Good looking bike Nmk. Cleanest brute I've seen. I'd love to see some laws on that thing!!!


I'd rather be riding instead I'm using tapatalk!


----------



## tmfisher57 (Aug 8, 2011)

Well, tires arrived yesterday and wife went to town today and no pics yet. :34: Should have a pic in a couple hours..........:aargh4:
She did say the wheels were nice though, and the tires have big lugs!! :rockn:


----------



## Polaris425 (Dec 16, 2004)

lol nice! :rockn:


----------



## tmfisher57 (Aug 8, 2011)

Here's 1, more to come. Wife put front right on front left!! LOL


----------



## tmfisher57 (Aug 8, 2011)

One more. Check out the front fender love!! :rockn:


----------



## Polaris425 (Dec 16, 2004)

lol lookin good!


----------



## tmfisher57 (Aug 8, 2011)

Here's a close up of the front and back tires. Thinkin' the wife was havin' a glass of wine because they aren't very centered......:34:
I'll try and talk her into a nice tread pattern close up and a clearer wheel shot for tomorrow..


----------



## NMKawierider (Apr 11, 2009)

Very nice.. Except one thing...I believe the front tire is on backwards. There an arrow for direction of traction. Maybe just swap the fronts. Or maybe mine is backwards...I better check.


----------



## tmfisher57 (Aug 8, 2011)

Ya I mentioned that above ^^^ They are just sitting there. Not installed, I'll put them on when I get home! The front tire should be on the right side, it's bass ackwards!!!


----------



## NMKawierider (Apr 11, 2009)

tmfisher57 said:


> Ya I mentioned that above ^^^ They are just sitting there. Not installed, I'll put them on when I get home! The front tire should be on the right side, it's bass ackwards!!!
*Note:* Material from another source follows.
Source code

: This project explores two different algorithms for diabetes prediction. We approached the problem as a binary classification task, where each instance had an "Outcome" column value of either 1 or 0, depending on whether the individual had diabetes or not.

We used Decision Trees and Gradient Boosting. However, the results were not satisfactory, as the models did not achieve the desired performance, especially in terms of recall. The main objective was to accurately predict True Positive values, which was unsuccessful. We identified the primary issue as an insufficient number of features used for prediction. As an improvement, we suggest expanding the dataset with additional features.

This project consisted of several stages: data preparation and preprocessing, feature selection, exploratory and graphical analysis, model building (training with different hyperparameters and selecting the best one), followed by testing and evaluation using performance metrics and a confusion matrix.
LOL.. didn't even notice..no lug nuts!...Daa.. They look sweet. Now you just have to get home...:rockn:


----------



## brutemike (Mar 23, 2010)

Looks good I want a set of those wheels but my next ones will be beed locs.

Sent from my C771 using Tapatalk


----------



## filthyredneck (Feb 10, 2010)

They are sweet lookin man, I did like mike said....i bought new ones for mine a couple weeks ago that are beadlock.

-Killing Time Using Tapatalk-


----------



## tmfisher57 (Aug 8, 2011)

Yeah, beadlocks would be nice. Someday maybe...........................


----------



## shamisc (Nov 13, 2011)

No pics yet?? Come on already! Lol
:chewbacca:


----------



## tmfisher57 (Aug 8, 2011)

Here's a close-up of the wheel, and a pic of the tread. Posts 23,24, and 26 are the other pics....


----------